The failure of the Dublin government to formulate a national transport policy was also highlighted by the NBRU. Such a policy to eliminate gridlock in the major cities and towns would have led to ``a major improvement in faster journeys and reliability of our services''.

The NBRU also tackles the issue of competition. ``How can competition improve public transport... how in the current situation would a passenger be assured of greater reliability, speed, efficiency i.e. quality of service?''

The failure of the British model was highlighted by the union. In Britain, competition has created a situation where fares have risen faster than inflation and passenger numbers have fallen in all regions except London. Three companies control the greater part of the bus and rail industry.

The NBRU also points up the range of anti trade union measures such as low wages, inadequate pension arrangements and welfare schemes that have become endemic in the British transport industry.

One of the interesting parts of O'Rourke's speech was her praise for the DART rail service in Dublin. Every DART passenger is subsidised £1.40 for each journey compared to a subsidy of 3p for each Dublin Bus passenger.

Dublin Bus receives a government grant subsidy of 6% of its total costs, compared to 39% in Barcelona, 55% in Helsinki and 74% for Rome. Even London, which has a privatised transport system, has a subsidy of 18% of costs, three times greater than Dublin Bus.

Dublin Bus is also losing out in wage comparison. The £204 per week paid to drivers in their first year is considerably less than the £248 paid in Amsterdam, the £340 per week in Berlin and the £385 paid in Copenhagen.

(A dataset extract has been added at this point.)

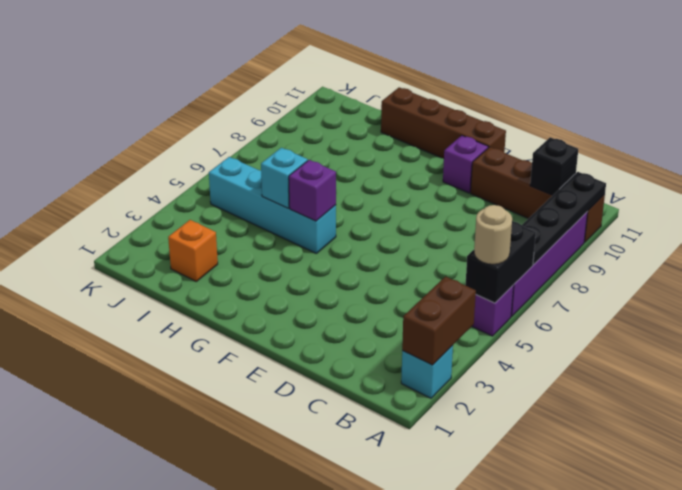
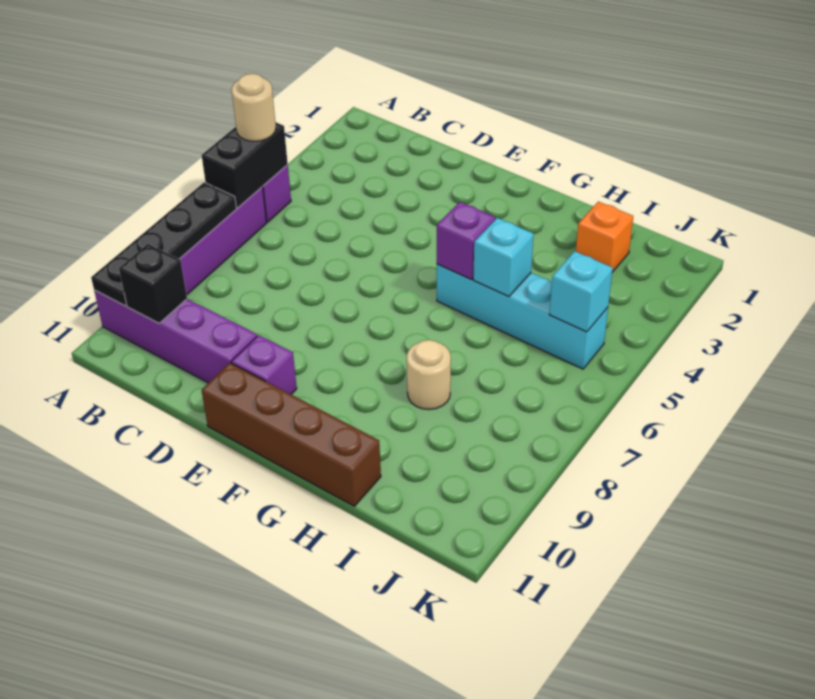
cyan 1x1 brick [401,345,453,398] -> cyan 1x1 brick moved to [549,251,613,332]
brown 1x2 brick [402,277,476,365] -> none
brown 1x4 brick [471,147,605,243] -> purple 1x4 brick [94,290,257,383]
none -> tan 1x1 round brick [407,340,451,410]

The NBRU believes that ``the minister and her department are rooted in an ideological time warp wherein competition is considered as the panacea for the ills of an underfunded public transport system, combined with the absence of a national coherent transport strategy''.

Mary O'Rourke took some very positive steps when she first became Public Enterprise minister. Her immediate diffusion of a management-created industrial relations crisis was welcome. It would be a step backwards now if she was to deliberately rekindle conflict with the CIE workforce.